Vital signs are a critical component of patient care, and they matter at every appointment. Taking vitals regularly can help assess a person’s general physical health, give clues about possible diseases, and show progress toward recovery.
Taking vitals is routine for most primary care providers. But many specialty practices do not record and chart vitals as a regular part of their workflow. As a health care practitioner, you may wonder: “Is it really necessary to measure weight, temperature, or blood pressure at every appointment?” The answer is “yes.” Vital signs can help reveal underlying diseases, and they provide essential baseline data for treatment decisions and historical trends.
Let’s look more closely at why vitals signs matter at every appointment.
Why vital signs matter (now and later)
Vital signs are useful for both immediate and future care. At any given medical appointment, taking vitals is one way practitioners can identify an acute medical problem. Measuring vitals can quickly quantify the magnitude of an illness and how well the body is coping with the resultant physiological stress.
Vitals are also valuable as long-term health indicators that can indicate problems like chronic disease. For example, chronically elevated blood pressure indicates hypertension. But without regularly checking blood pressure and tracking the results, it would be hard to confirm this diagnosis.
Vitals can prevent misdiagnosis
Many diseases manifest in similar symptoms, and measuring vital signs can help prevent misdiagnosis. Imagine a patient with hypothyroidism, which results from the thyroid gland not creating enough hormones. The patient is complaining about fatigue, sluggishness, and sleeping too much. These symptoms lead a doctor to diagnose depression.

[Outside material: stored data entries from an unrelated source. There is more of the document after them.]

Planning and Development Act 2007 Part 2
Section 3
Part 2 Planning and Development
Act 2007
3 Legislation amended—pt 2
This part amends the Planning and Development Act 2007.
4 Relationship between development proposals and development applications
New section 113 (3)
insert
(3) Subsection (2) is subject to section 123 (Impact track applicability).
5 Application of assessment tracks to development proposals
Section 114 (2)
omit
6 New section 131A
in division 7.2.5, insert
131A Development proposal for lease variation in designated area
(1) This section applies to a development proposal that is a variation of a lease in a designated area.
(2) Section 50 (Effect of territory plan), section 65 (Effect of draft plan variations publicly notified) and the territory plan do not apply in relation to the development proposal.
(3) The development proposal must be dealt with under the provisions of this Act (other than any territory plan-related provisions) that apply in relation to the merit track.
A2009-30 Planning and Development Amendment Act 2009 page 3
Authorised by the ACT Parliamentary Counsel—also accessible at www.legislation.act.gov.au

But depression is a common symptom of hypothyroidism. A doctor might overlook the possibility that someone who is depressed has low thyroid levels as well. Vitals would complete the picture because other symptoms of hypothyroidism include slower heart rate, low blood pressure, and weight gain (among others). In this scenario, the doctor would make an accurate diagnosis if they checked vital signs and compared them to the patient’s history.

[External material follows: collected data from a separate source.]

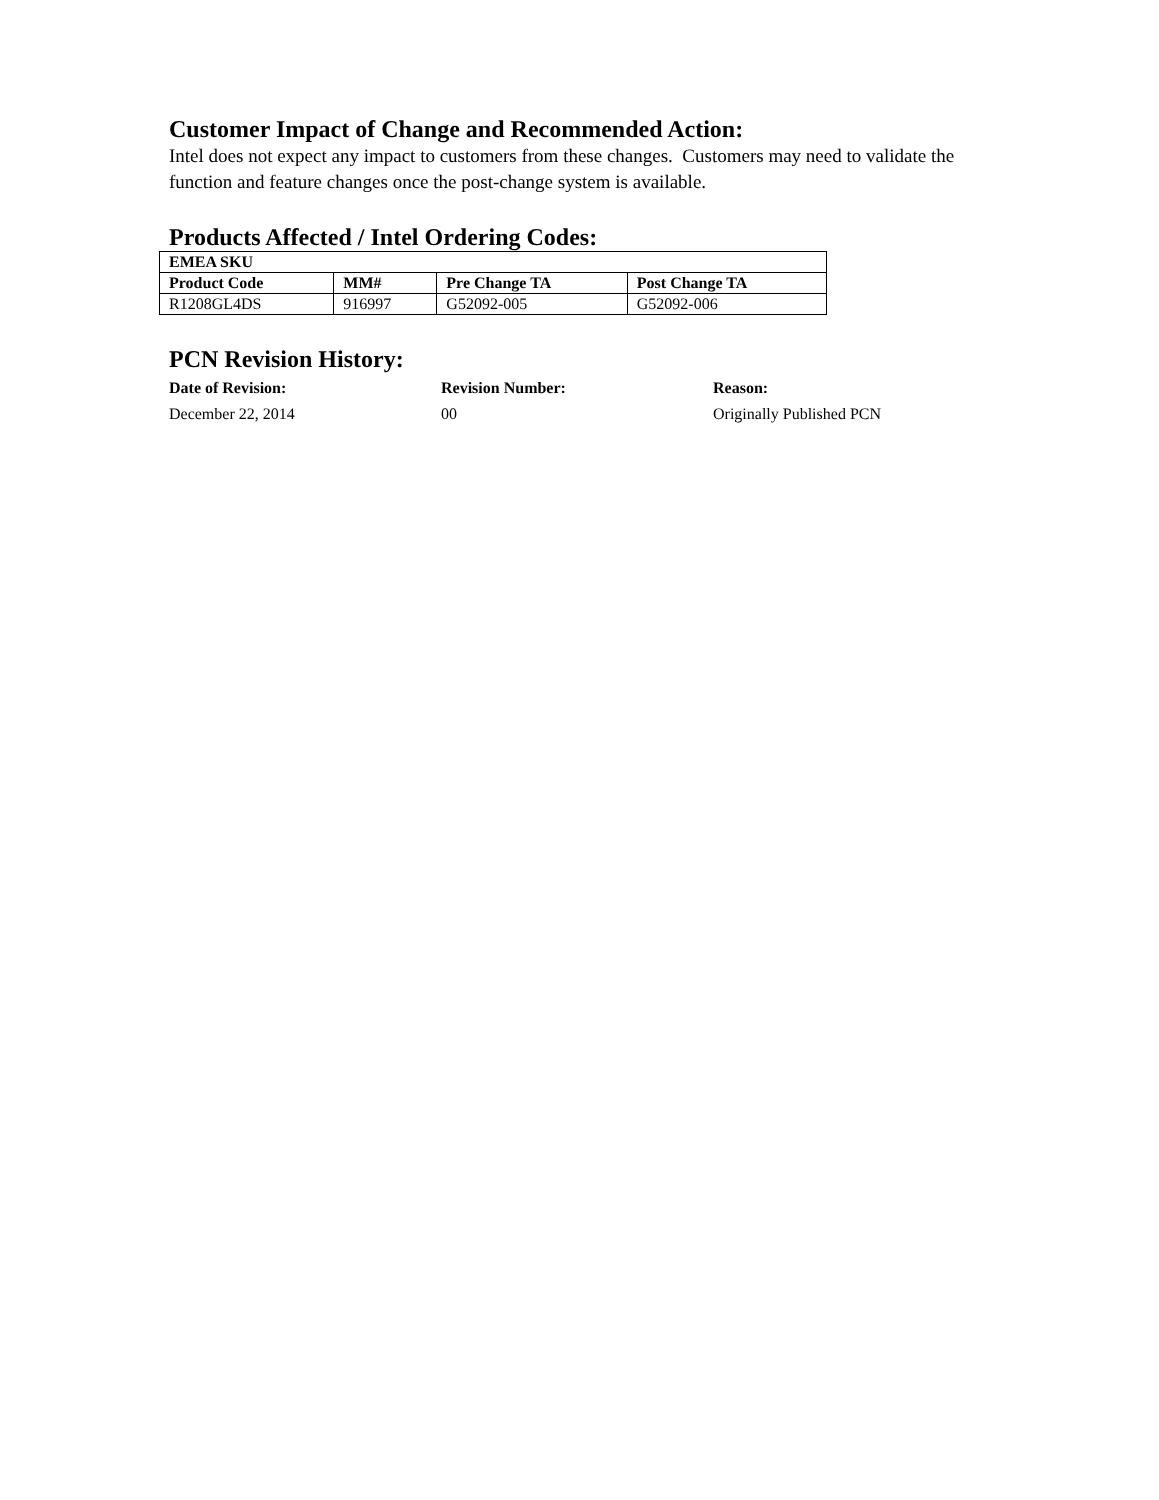Customer Impact of Change and Recommended Action:
Intel does not expect any impact to customers from these changes. Customers may need to validate the function and feature changes once the post-change system is available.
Products Affected / Intel Ordering Codes:
| EMEA SKU | | | |
| --- | --- | --- | --- |
| Product Code | MM# | Pre Change TA | Post Change TA |
| R1208GL4DS | 916997 | G52092-005 | G52092-006 |
PCN Revision History:
Date of Revision: Revision Number: Reason:
December 22, 2014 00 Originally Published PCN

Vitals mattered for Meaningful Use
The Meaningful Use program emphasized the importance of accurate vitals in the modern era. Meaningful use was designed to expand use of electronic health records (EHRs). Stage 2 of the program required eligible providers to chart vital signs for more than 80 percent of all unique patients.
Height, weight, and blood pressure were all required under Meaningful Use (with blood pressure applying only to patients 3 years old and over). Eligible providers were expected to calculate and display BMI for all patients. They were also required to plot growth charts for patients 0-20 years.
Vitals signs should be as accurate as possible
In the era of digital health, it is easier than ever record accurate vitals at every appointment. Consider the common ways you might receive and store vitals in the EHR:
- A member of the medical team records vitals directly
- Another provider transfers data by fax or electronically
- A patient enters their own data through an online portal
In each of these scenarios, it’s possible to make errors when you transcribe data. But digital monitors and smart software make it easier than ever to automate vital sign collection. Consider using the latest technology to automate vitals collection during patient visits.
Tools like Mobius Clinic allow data collected by physiological monitors to instantly appear in a patient’s electronic chart, ensuring accurate recording with no transcription errors. Recognizing the importance accurate measurement – and the time it takes for staff to record them – more hospitals and clinics are using smart tools to capture and record vital signs.